The Racial Discrimination Act (RDA) has featured in the news recently with the Government’s plan to reintroduce the RDA after it was suspended as part of the Northern Territory Intervention in 2007. We’ve put together five fast facts to help you get your head around the RDA.
1. The Racial Discrimination Act was a statute passed by the Whitlam Government in 1975.
The RDA was Australia’s first federal anti-discrimination law and applies throughout Australia to all people regardless of their age or where they live. The RDA aims to ensure that everyone is treated equally, regardless of race, colour, descent, immigration status and national or ethnic origin.
The RDA is administered by the Australian Human Rights Commission (AHRC), with an Australian Human Rights Commissioner responsible for investigating complaints. The Commission also works to raise awareness about the obligations that individuals and organisations have under the RDA.
Each of the states and territories has adopted legislation similar to the RDA.
2. The power assigned to the RDA arose from the International Convention on the Elimination of all Forms of Racial Discrimination, to which Australia is a signatory.
The International Convention on the Elimination of All Forms of Racial Discrimination (1966) was one of the first human rights treaties to be adopted by the United Nations. The Convention is widely supported, with more than 156 countries having ratified it.
Australia ratified the Convention on 30 September 1975 and thereby undertook not to engage in any act or practice of racial discrimination against individuals, groups of persons or institutions, and to ensure that public authorities and institutions do likewise.
3. Since 1975, thousands of individuals and organisations have used the RDA to address racism, either by making complaints or negotiating policy changes.
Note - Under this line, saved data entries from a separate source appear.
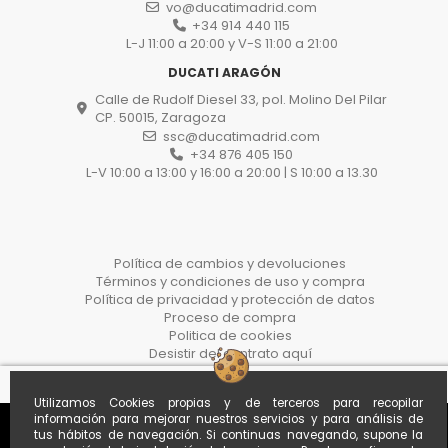
vo@ducatimadrid.com
+34 914 440 115
L-J 11:00 a 20:00 y V-S 11:00 a 21:00
DUCATI ARAGÓN
Calle de Rudolf Diesel 33, pol. Molino Del Pilar
CP. 50015, Zaragoza
ssc@ducatimadrid.com
+34 876 405 150
L-V 10:00 a 13:00 y 16:00 a 20:00 | S 10:00 a 13.30
Política de cambios y devoluciones
Términos y condiciones de uso y compra
Política de privacidad y protección de datos
Proceso de compra
Politica de cookies
Desistir del contrato aquí
Utilizamos Cookies propias y de terceros para recopilar
información para mejorar nuestros servicios y para análisis de
tus hábitos de navegación. Si continuas navegando, supone la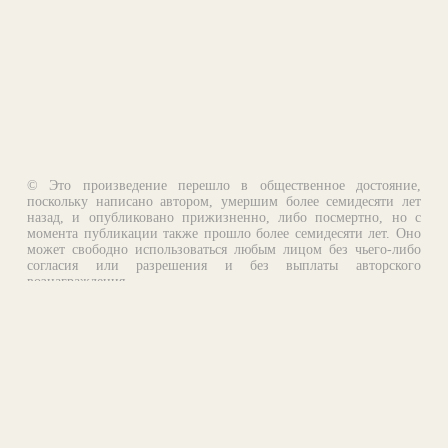
© Это произведение перешло в общественное достояние,
поскольку написано автором, умершим более семидесяти лет
назад, и опубликовано прижизненно, либо посмертно, но с
момента публикации также прошло более семидесяти лет. Оно
может свободно использоваться любым лицом без чьего-либо
согласия или разрешения и без выплаты авторского
вознаграждения.
Email:
otklik@ilibrary.ru
О библиотеке
Реклама на сайте
©1996—2026 Алексей Комаров. Подборка произведений,
оформление, программирование.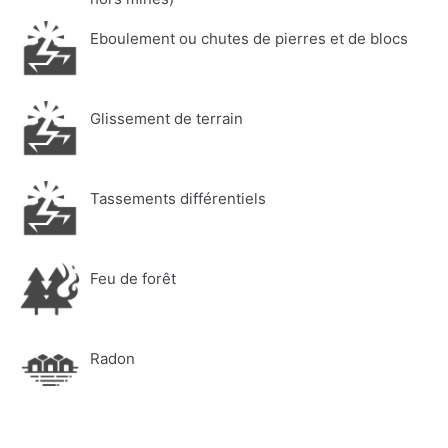
Eboulement ou chutes de pierres et de blocs
Glissement de terrain
Tassements différentiels
Feu de forêt
Radon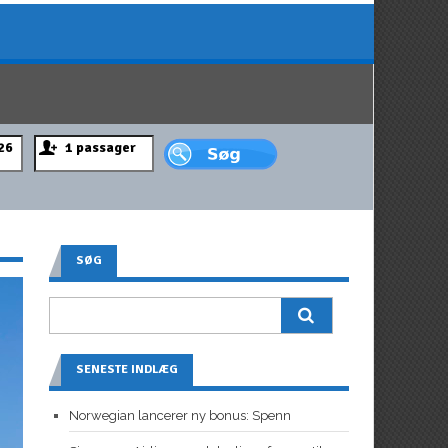
SØG
SENESTE INDLÆG
Norwegian lancerer ny bonus: Spenn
Under the RDA, it is against the law to discriminate in employment, education, access to premises, the provision of goods and services, accommodation and sport on the basis of someone’s race. Resolving a complaint under the RDA can involve changes in an organisation’s policies or practices, an apology or payment of damages. The RDA means that you can’t be discriminated against when you apply for a job, for example, and that it’s illegal for someone playing footy to make a racial slur against another player. Anti-racial discrimination legislation at the federal, state and territory level is a critical avenue for people who experience racial discrimination to seek justice before the law.
4. The RDA contains provisions for the use of ‘special measures’.
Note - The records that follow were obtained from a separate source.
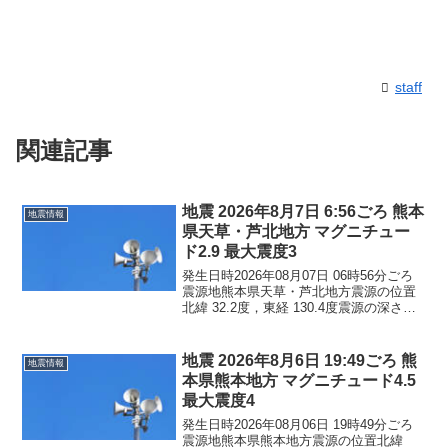
staff
関連記事
地震 2026年8月7日 6:56ごろ 熊本
地震情報
県天草・芦北地方 マグニチュー
ド2.9 最大震度3
発生日時2026年08月07日 06時56分ごろ
震源地熊本県天草・芦北地方震源の位置
北緯 32.2度，東経 130.4度震源の深さ約
10km地震の規模マグニチュード 2.9最大
震度3コメントこの地震による津波の心配
はありません。震度3熊本県...
地震 2026年8月6日 19:49ごろ 熊
地震情報
本県熊本地方 マグニチュード4.5
最大震度4
発生日時2026年08月06日 19時49分ごろ
震源地熊本県熊本地方震源の位置北緯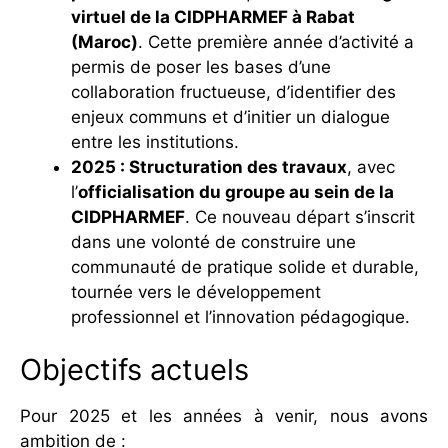
virtuel de la CIDPHARMEF à Rabat
(Maroc)
. Cette première année d’activité a
permis de poser les bases d’une
collaboration fructueuse, d’identifier des
enjeux communs et d’initier un dialogue
entre les institutions.
2025 : Structuration des travaux
, avec
l’
officialisation du groupe au sein de la
CIDPHARMEF
. Ce nouveau départ s’inscrit
dans une volonté de construire une
communauté de pratique solide et durable,
tournée vers le développement
professionnel et l’innovation pédagogique.
Objectifs actuels
Pour 2025 et les années à venir, nous avons
ambition de :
The RDA allows for ‘special measures’ that involve treating particular racial, ethnic or national groups or individuals differently without being considered discriminatory. ‘Special measures’ are initiatives intended to help certain racial groups who have been unfairly treated and who need support to be able to exercise their human rights. There are several examples of these ‘special measures’ in Australia, including the Special Broadcasting Service (SBS) and Aboriginal legal and medical services. Under the ‘special measures’ component of the RDA, government support for these organisations is non-discriminatory because they enhance the access of minority groups to justice, cultural expression and other rights and freedoms. According to the AHRC, a fundamental feature of ‘special measures’ is that they follow consultation with the people who will be affected by the legislation, and are generally implemented with their consent.
5. The Australian Parliament has the ability to suspend the RDA at any time.
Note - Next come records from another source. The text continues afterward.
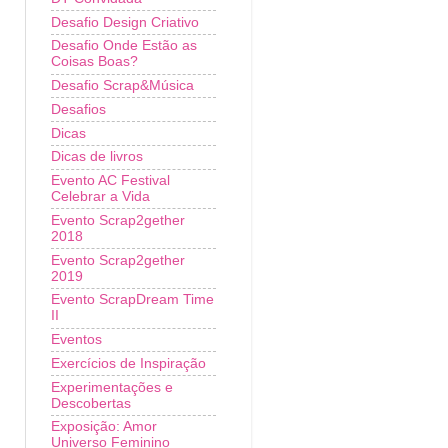
Desafio Design Criativo
Desafio Onde Estão as
Coisas Boas?
Desafio Scrap&Música
Desafios
Dicas
Dicas de livros
Evento AC Festival
Celebrar a Vida
Evento Scrap2gether
2018
Evento Scrap2gether
2019
Evento ScrapDream Time
II
Eventos
Exercícios de Inspiração
Experimentações e
Descobertas
Exposição: Amor
Universo Feminino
Any piece of legislation, including the RDA, can be suspended as long as the process is approved in both the House of Representatives and the Senate. This means that the RDA can be relatively easily suspended in order to introduce discriminatory legislation. This is partly due to the fact that the Australian Constitution does not have specific anti-racial discrimination measures. The RDA has been amended three times, each time in relation to Indigenous Australians.